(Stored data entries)

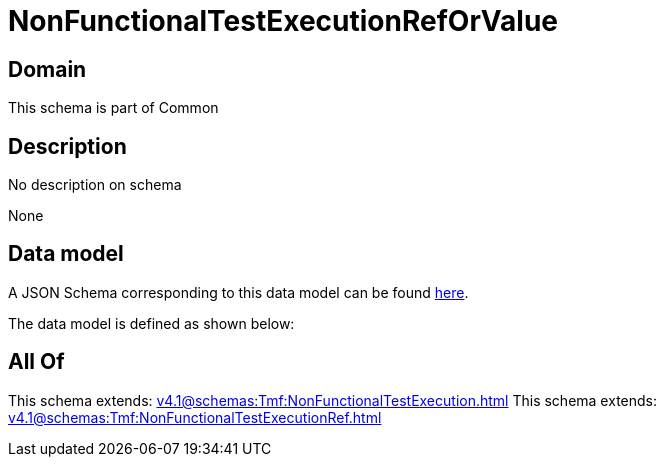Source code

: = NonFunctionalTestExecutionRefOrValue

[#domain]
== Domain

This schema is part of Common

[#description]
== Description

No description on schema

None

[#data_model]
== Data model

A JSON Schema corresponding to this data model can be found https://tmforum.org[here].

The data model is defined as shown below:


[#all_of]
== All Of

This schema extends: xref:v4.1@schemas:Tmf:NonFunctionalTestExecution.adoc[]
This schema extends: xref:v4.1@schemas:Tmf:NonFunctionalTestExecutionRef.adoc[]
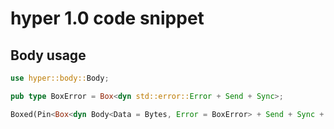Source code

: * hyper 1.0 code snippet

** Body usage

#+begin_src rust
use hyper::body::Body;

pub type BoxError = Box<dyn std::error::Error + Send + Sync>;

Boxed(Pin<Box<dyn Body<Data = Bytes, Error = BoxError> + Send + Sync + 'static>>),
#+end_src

● PROBLEM DESCRIPTION:
With the pictures left out, copy exactly the lines from the line holding "[#description]" through the final line of the records, including both.

● EXERCISE RESULT:
[#description]
== Description

No description on schema

None

[#data_model]
== Data model

A JSON Schema corresponding to this data model can be found https://tmforum.org[here].

The data model is defined as shown below:


[#all_of]
== All Of

This schema extends: xref:v4.1@schemas:Tmf:NonFunctionalTestExecution.adoc[]
This schema extends: xref:v4.1@schemas:Tmf:NonFunctionalTestExecutionRef.adoc[]
Source code

: * hyper 1.0 code snippet

** Body usage

#+begin_src rust
use hyper::body::Body;

pub type BoxError = Box<dyn std::error::Error + Send + Sync>;

Boxed(Pin<Box<dyn Body<Data = Bytes, Error = BoxError> + Send + Sync + 'static>>),
#+end_src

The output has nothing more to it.